BEGIN DATA TO PROCESS

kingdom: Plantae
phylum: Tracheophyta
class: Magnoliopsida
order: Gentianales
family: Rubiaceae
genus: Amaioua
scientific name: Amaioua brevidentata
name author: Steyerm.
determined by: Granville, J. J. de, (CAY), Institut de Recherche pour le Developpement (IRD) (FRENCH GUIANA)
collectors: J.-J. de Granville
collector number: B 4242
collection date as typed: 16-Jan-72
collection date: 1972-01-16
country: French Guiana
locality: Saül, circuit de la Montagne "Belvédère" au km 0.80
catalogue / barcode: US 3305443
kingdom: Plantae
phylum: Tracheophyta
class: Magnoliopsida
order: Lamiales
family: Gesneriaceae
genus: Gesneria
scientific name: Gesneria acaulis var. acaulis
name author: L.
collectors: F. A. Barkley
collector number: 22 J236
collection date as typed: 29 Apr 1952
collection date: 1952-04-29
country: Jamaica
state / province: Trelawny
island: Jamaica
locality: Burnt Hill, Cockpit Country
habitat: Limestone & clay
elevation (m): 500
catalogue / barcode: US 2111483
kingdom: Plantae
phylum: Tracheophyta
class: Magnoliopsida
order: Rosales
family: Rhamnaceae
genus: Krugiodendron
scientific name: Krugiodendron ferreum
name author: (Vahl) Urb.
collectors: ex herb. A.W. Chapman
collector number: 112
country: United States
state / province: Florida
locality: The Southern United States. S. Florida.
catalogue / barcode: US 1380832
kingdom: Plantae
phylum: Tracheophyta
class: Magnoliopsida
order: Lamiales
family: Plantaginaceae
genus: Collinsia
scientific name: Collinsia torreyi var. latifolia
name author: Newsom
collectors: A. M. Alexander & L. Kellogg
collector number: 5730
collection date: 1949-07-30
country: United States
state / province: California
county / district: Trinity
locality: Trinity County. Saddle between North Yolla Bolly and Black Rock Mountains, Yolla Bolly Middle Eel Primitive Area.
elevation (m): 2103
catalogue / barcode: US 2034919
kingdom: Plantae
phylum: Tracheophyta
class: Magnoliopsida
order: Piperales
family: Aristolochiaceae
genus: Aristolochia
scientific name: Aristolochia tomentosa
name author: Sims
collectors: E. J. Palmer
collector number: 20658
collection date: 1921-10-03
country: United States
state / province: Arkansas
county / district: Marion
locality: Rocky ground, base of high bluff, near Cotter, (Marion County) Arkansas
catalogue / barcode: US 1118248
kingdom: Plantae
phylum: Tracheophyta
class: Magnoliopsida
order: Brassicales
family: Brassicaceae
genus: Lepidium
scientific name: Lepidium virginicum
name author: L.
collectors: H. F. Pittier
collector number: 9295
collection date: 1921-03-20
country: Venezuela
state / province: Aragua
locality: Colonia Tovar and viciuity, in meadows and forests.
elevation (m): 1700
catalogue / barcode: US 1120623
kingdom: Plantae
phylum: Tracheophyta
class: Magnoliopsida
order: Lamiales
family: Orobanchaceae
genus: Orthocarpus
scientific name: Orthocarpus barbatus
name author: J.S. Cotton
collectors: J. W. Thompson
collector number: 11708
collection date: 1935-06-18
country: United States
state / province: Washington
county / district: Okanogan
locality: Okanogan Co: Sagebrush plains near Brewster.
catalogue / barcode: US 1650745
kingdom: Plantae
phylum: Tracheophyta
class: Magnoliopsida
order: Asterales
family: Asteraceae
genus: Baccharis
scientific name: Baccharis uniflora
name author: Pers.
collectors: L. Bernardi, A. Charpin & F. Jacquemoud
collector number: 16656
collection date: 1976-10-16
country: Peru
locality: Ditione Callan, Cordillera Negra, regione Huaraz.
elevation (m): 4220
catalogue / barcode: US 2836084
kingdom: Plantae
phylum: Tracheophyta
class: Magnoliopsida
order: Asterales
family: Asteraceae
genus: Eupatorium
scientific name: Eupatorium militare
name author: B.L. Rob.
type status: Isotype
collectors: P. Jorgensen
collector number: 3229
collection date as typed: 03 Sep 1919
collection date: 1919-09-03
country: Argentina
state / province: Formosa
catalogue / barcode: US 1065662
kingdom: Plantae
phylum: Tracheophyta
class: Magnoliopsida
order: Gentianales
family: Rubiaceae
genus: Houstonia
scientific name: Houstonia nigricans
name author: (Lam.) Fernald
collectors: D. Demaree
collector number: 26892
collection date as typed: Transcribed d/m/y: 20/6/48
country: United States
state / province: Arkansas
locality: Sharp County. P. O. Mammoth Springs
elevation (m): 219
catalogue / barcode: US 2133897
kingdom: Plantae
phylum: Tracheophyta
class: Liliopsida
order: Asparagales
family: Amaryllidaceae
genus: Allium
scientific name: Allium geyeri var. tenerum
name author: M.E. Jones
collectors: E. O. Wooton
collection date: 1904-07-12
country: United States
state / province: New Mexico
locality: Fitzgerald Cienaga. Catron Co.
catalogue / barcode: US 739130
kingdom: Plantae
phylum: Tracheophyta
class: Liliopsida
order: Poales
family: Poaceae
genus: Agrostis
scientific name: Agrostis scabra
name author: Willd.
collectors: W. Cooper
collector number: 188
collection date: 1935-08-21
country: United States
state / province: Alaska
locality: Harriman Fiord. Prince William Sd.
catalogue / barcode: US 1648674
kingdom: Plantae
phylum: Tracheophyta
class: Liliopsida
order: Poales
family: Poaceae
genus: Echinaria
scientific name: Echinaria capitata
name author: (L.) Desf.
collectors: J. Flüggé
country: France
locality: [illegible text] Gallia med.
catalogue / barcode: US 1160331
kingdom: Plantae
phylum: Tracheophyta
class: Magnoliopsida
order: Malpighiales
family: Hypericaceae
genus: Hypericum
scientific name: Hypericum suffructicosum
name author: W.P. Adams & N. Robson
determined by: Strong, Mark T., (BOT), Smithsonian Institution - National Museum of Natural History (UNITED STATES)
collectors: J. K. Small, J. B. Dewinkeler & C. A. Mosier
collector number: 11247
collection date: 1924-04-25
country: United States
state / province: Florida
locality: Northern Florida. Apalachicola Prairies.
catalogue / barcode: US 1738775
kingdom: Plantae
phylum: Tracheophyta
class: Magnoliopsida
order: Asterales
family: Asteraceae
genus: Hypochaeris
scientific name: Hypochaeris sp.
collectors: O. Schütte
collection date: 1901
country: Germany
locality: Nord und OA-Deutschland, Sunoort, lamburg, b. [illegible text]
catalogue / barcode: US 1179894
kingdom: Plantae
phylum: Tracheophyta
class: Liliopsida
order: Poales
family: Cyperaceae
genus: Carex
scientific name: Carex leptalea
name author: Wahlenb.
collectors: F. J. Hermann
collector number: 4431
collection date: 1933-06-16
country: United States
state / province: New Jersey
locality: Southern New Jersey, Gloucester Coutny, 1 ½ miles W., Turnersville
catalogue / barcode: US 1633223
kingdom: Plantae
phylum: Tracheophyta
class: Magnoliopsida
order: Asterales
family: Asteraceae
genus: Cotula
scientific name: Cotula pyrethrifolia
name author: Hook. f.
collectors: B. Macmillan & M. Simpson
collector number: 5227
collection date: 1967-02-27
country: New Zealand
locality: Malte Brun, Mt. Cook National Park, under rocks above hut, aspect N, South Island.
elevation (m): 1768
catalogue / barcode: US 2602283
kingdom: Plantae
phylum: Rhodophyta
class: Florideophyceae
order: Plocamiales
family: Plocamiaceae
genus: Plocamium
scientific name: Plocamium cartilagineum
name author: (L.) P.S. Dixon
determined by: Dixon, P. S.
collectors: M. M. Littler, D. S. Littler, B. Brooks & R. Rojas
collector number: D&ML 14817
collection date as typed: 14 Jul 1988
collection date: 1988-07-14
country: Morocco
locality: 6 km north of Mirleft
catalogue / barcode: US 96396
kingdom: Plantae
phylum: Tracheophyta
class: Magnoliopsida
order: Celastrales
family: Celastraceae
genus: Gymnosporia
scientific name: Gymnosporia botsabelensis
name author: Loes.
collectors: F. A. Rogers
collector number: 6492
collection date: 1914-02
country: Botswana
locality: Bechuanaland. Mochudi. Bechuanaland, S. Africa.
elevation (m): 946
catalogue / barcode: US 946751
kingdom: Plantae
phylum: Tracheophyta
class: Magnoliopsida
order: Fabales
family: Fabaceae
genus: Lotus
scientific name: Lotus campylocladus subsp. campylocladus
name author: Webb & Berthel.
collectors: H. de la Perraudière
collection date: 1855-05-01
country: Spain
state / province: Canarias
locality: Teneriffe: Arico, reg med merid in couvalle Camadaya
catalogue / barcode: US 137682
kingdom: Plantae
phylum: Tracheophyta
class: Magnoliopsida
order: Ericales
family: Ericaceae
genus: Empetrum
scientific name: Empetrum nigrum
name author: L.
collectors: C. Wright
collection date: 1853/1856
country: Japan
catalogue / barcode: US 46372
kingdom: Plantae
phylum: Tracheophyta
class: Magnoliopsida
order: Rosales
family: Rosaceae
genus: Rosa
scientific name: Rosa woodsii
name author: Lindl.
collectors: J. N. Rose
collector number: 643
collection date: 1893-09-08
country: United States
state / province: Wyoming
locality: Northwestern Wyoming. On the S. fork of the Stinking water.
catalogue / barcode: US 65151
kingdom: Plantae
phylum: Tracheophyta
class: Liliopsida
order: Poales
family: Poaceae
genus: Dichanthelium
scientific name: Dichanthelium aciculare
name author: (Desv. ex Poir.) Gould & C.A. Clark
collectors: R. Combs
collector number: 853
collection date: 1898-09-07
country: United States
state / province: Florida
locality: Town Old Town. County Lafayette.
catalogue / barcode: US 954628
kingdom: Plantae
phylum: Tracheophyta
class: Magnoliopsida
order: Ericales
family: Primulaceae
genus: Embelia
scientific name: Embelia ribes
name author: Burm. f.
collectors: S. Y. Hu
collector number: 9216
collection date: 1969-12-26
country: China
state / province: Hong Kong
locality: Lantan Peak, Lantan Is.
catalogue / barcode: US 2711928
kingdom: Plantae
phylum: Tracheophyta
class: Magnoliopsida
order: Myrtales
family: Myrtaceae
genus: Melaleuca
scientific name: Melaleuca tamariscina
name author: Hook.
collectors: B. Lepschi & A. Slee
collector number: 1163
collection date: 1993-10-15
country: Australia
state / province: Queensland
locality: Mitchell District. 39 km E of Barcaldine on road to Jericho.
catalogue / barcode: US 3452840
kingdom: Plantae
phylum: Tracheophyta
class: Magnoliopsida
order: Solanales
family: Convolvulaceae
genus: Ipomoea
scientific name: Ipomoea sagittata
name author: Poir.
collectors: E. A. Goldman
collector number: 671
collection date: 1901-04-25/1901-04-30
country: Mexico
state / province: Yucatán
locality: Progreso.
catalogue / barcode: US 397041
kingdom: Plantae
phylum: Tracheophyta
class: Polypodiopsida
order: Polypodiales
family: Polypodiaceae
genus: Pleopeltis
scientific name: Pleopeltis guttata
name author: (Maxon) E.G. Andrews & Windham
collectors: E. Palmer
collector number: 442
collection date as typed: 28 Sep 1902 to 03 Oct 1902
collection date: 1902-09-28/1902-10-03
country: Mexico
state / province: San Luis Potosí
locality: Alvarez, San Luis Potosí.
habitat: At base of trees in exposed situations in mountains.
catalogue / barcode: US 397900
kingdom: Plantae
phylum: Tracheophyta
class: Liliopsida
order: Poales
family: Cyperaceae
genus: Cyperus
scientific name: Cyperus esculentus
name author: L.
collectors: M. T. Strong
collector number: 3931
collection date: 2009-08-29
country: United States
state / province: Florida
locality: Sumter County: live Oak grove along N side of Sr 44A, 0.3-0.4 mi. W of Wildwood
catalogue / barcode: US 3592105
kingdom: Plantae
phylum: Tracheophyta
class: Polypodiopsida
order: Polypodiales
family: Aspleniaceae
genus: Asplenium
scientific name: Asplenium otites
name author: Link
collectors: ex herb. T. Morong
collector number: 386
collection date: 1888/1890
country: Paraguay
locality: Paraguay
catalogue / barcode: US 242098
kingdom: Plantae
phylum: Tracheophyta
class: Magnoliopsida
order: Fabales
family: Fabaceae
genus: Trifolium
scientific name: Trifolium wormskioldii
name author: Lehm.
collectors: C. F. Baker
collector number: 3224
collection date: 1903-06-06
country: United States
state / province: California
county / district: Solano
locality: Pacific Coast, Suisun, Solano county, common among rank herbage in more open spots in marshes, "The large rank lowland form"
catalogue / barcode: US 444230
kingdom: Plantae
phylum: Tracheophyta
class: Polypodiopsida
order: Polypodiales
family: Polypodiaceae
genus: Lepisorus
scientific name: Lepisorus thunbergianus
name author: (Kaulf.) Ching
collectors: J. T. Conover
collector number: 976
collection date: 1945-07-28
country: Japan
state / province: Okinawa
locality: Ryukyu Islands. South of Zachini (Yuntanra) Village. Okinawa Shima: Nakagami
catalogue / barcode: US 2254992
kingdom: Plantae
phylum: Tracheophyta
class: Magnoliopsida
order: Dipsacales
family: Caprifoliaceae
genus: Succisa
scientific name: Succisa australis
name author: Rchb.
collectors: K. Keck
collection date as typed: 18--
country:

END DATA TO PROCESS

STATED TASK =
Rewrite the lines of the records above, from the line with "catalogue / barcode: US 1648674" to the line with "collectors: J. K.", renaming "kingdom" to "regnum" and keeping everything else the same.

TASK OUTPUT =
catalogue / barcode: US 1648674
regnum: Plantae
phylum: Tracheophyta
class: Liliopsida
order: Poales
family: Poaceae
genus: Echinaria
scientific name: Echinaria capitata
name author: (L.) Desf.
collectors: J. Flüggé
country: France
locality: [illegible text] Gallia med.
catalogue / barcode: US 1160331
regnum: Plantae
phylum: Tracheophyta
class: Magnoliopsida
order: Malpighiales
family: Hypericaceae
genus: Hypericum
scientific name: Hypericum suffructicosum
name author: W.P. Adams & N. Robson
determined by: Strong, Mark T., (BOT), Smithsonian Institution - National Museum of Natural History (UNITED STATES)
collectors: J. K. Small, J. B. Dewinkeler & C. A. Mosier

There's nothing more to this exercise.